Today, though, psychoanalytic theory is more likely to view the symbolic father as a reactionary holdout to be dismantled. Meanwhile, as I discovered when I took a four-year psychotherapy training course a decade ago, men have retreated almost entirely from talking therapies, whether as clients or practitioners.
Does this disappearance matter? A new book by Wall Street Journal writer Abigail Shrier suggests that it may have far-reaching ramifications. Bad Therapy: Why The Kids Aren’t Growing Up is an uncompromising study of therapeutic child-rearing across individual therapy, pedagogy, governmental data-gathering and the culture as a whole. Bad Therapy argues that far from helping, these practices make everything worse. The children and young people raised by boundary-negotiating, feeling-validating, trauma-exploring, “talk it out” parents and educators, marinaded in the therapeutic worldview are not, as hoped, happier, more confident, and more emotionally literate. They’re neurotic, anxious, and self-absorbed; alternately fearful of the outside world and adept at exploiting soft-authoritarian therapeutic institutions for personal advantage; above all, they are profoundly unhappy.
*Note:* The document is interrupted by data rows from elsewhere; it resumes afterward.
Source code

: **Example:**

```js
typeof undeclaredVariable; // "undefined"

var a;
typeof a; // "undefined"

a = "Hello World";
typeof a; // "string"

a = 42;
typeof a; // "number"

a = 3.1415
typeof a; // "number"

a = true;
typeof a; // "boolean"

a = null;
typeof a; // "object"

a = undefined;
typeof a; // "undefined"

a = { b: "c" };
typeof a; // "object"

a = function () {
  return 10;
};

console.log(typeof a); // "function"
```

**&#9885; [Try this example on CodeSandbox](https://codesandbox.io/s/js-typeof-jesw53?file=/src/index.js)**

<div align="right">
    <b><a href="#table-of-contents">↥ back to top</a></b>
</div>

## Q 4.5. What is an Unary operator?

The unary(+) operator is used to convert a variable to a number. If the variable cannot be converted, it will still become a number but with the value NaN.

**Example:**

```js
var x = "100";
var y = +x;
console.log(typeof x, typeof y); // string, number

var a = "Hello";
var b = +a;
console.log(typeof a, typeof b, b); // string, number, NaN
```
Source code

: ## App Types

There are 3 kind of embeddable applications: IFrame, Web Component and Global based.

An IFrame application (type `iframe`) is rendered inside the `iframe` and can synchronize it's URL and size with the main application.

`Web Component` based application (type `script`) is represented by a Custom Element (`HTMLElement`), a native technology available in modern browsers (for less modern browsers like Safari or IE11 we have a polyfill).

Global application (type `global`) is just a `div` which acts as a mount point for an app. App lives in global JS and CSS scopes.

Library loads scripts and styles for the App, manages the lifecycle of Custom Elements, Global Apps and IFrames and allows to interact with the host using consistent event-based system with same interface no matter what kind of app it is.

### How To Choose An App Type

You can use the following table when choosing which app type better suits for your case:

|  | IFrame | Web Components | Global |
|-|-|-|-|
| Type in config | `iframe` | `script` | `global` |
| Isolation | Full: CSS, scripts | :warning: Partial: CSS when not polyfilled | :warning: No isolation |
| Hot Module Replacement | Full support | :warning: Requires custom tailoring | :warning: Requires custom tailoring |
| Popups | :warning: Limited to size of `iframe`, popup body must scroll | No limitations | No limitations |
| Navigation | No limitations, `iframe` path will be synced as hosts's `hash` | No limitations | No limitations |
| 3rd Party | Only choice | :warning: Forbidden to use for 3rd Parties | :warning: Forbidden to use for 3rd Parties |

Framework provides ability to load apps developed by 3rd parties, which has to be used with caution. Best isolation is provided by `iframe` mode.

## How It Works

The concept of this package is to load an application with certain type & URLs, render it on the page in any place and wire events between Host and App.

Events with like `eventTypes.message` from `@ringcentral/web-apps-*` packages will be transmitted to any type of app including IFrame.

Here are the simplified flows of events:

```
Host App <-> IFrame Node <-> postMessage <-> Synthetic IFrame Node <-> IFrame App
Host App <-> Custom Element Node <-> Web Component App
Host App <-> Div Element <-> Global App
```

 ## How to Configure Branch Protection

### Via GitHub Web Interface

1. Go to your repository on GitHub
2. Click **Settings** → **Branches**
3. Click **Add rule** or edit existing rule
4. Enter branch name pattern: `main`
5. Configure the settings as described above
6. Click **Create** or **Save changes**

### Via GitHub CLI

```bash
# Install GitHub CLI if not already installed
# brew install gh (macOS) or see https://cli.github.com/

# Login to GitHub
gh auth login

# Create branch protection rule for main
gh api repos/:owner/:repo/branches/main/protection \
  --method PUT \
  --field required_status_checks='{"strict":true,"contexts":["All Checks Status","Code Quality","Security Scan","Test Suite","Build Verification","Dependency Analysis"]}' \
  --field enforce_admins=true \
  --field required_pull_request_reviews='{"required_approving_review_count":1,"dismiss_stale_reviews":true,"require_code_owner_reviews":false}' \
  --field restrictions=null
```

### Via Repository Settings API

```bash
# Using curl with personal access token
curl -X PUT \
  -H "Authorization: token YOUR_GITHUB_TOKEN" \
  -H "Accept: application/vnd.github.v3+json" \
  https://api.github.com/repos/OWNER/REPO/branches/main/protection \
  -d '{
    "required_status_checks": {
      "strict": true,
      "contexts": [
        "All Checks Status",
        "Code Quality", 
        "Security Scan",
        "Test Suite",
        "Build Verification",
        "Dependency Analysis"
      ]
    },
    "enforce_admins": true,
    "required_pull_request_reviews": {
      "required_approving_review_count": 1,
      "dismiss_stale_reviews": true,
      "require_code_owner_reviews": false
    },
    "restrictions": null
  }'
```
Shrier doesn’t suggest a causal relationship between the retreat of men from therapy, and the emergence of therapeutic parenting. But both are clearly aspects of the same wider trend, toward a symbolically fatherless world. And this has left the field to a monolithically maternal style of child-rearing: one of nurture, understanding, care, and boundless empathy. Paradoxically, though, this has not empowered mothers but stripped them of agency too. For as Bad Therapy shows, the turn away from authority has not resulted in greater emotional literacy or even more kindness, but anxious, uncontained young people, and a ballooning field of increasingly intrusive therapeutic professionals.
Bad Therapy takes a sledgehammer to every article of therapeutic parenting and pedagogical faith. No, setting boundaries and punishing does not traumatise children. And even early difficulties usually produce not “trauma” but “resilience”. No, “trauma” is not “stored in the body”. Validating children’s feelings does not make them feel safer. No, asking children how they are feeling all the time does not produce more capable, confident children. Making allowances for “Adverse Childhood Experiences” does not produce better results for children who genuinely need to overcome adversity; nor does giving children endless meaningless choices while constraining their options to the sanitised and risk-free.
But these beliefs have become holy writ for liberal America — and, by extension, wherever American culture propagates. Shrier documents the mushrooming body of school counsellors, psychologists, social workers and other auxiliaries who have proliferated in response, dedicated to helping children according to their precepts. Among wealthier Americans, therapists are routinely hired to help a child “work through” losing a pet, or kept on retainer as backup for every emotional glitch. For those unable to afford a private on-call therapist, the same worldview produces batteries of semi-trained educators delivering a “trauma-informed” pedagogy.
Shrier shows that this culture encourages children to forsake resilience for introspection at every turn. Emotional “check-ins” at the beginning of school days seem designed to yank children from an “action” mindset to a helpless, introspective one. Maths lessons have to crowbar in “social-emotional learning”. And kids barely into puberty are routinely subjected to questionnaires that invite criticism of their parents, encourage them to self-identify as mentally ill, and in some cases provide so much information about methods of self-harming or attempted suicide in the course of enquiry that, to a suggestible child, they might easily be confused for instructions. And lest anyone suggest that a shortage of therapists will curb this all-out push to make everything therapeutic, relax; Tech startups are proliferating, promising “Therapy For Every Child” delivered by AI or text message.
Is this producing a nation of happy, well-adjusted kids? Not so much. Shrier argues that far from encouraging resilience and emotional literacy, it’s incentivising under-performance among the genuinely disadvantaged, by encouraging teachers to bend the rules for the very pupils who benefit most from clear boundaries and high expectations. And among the well-off, it’s creating a generation of young adults who need a therapist to make a phone call, or to prepare them for trying to make friends in high school or college. Reports today that British workers under 40 are considerably more likely to take time off for mental health difficulties suggests that something similar has already spread as far as younger adults in the UK.